OBJECTIVES: Breast cancer is one of the most common cancers in the world and is on the increase. MUC1 and HER2 as tumor-associated antigens (TAAs) are abnormally expressed to some extent in 75-80% of breast cancers. In our present research, a novel chimeric MUC1-HER2 (HM) protein was designed and used to study whether an immune response can be generated against these TAAs. In vitro analysis of the HER2-MUC1 construct confirmed the co-expression of MUC1 and HER2. MATERIALS AND METHODS: BALB/c mice were immunized with this novel chimeric protein. The humoral immune response was assessed by enzyme-linked immunosorbent assay (ELISA). Then, BALB/c mice were injected subcutaneously 2×105 4T1-MUC1-HER2 tumor cells. Subsequently, tumor size and tumor necrosis measurements, MTT, cytokines assay and survival test were performed. RESULTS: The results implied a critical role of HER2 and MUC1 antibodies in vaccination against breast cancer. This engineered protein can be a good vaccine to stop breast cancer. CONCLUSION: The results implied a critical role of HER2 and MUC1 antibodies in vaccination against breast cancer. This engineered protein can be a good vaccine to stop breast cancer.
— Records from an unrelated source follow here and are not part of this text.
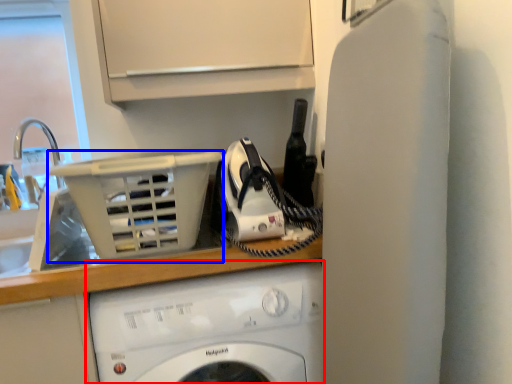
Question: Which point is further to the camera, washing machine (highlighted by a red box) or basket (highlighted by a blue box)?

Choices:
 (A) washing machine
 (B) basket

Answer: (A)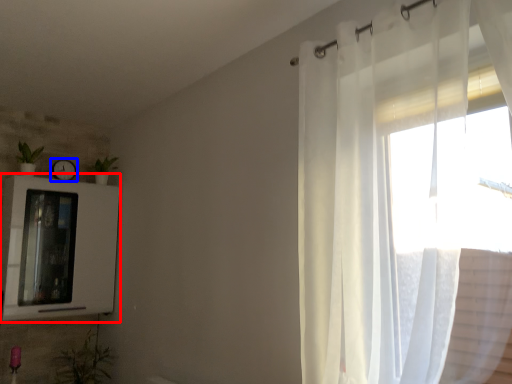
Question: Which point is further to the camera, medicine cabinet (highlighted by a red box) or clock (highlighted by a blue box)?

Choices:
 (A) medicine cabinet
 (B) clock

Answer: (B)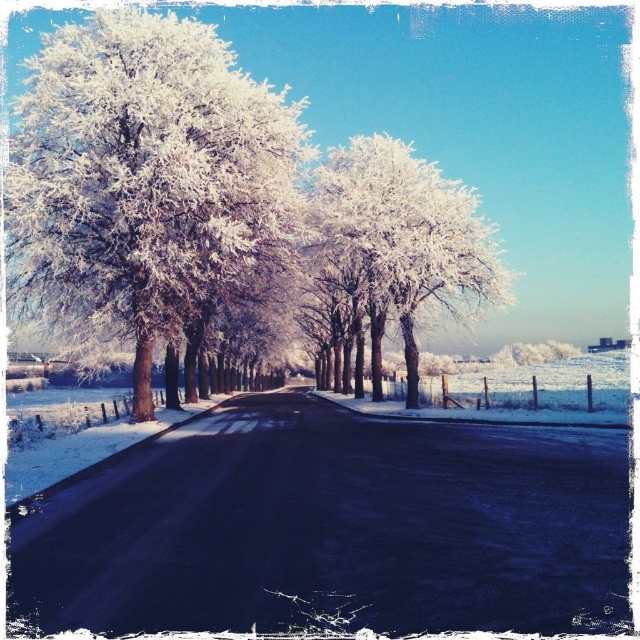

Designing a recombinant chimeric construct contain MUC1 and HER2 extracellular domain for prediagnostic breast cancer.

Breast cancer is the most common cancer among women in the world. One of the approaches for diagnosis of breast cancer is detection of its tumor-associated markers. Mucin 1 (MUC1), a tumor-associated antigen, is a transmembrane glycoprotein expressed by normal epithelial cells and overexpressed by carcinomas of epithelial origin. Also, human epidermal growth factor receptor-2 (HER2/erbB-2) belongs to the one of four members of tyrosin kinase type 1 family in which overexpression of HER2 is associated with malignancy in breast cancer. This study was aimed to bioinformatics analysis and designing a recombinant chimeric protein containing MUC1 and HER2 antigens to express in prokaryotic host (Escherichia coli) as breast cancer diagnosis tools. The immunogenic sequences of MUC1 and HER2 were extracted and fused together by a linker. The chimeric construct was analyzed by bioinformatics softwares. The optimization and purification, evaluation of the expression of chimeric protein was performed using Western blotting, ELISA, and immunohistochemistry. The results showed that the chimeric construct was stable and immunogenic domains were exposed. The pET-28a vector containing chimeric gene had high level of protein expression. The recombinant chimeric protein was confirmed using Western blotting, and it was investigated using ELISA and IHC. Then, the MUC1 and HER2 combined peptides can be used as coating antigens in ELISA for detection of antibodies against MUC1 or HER2 in human serum.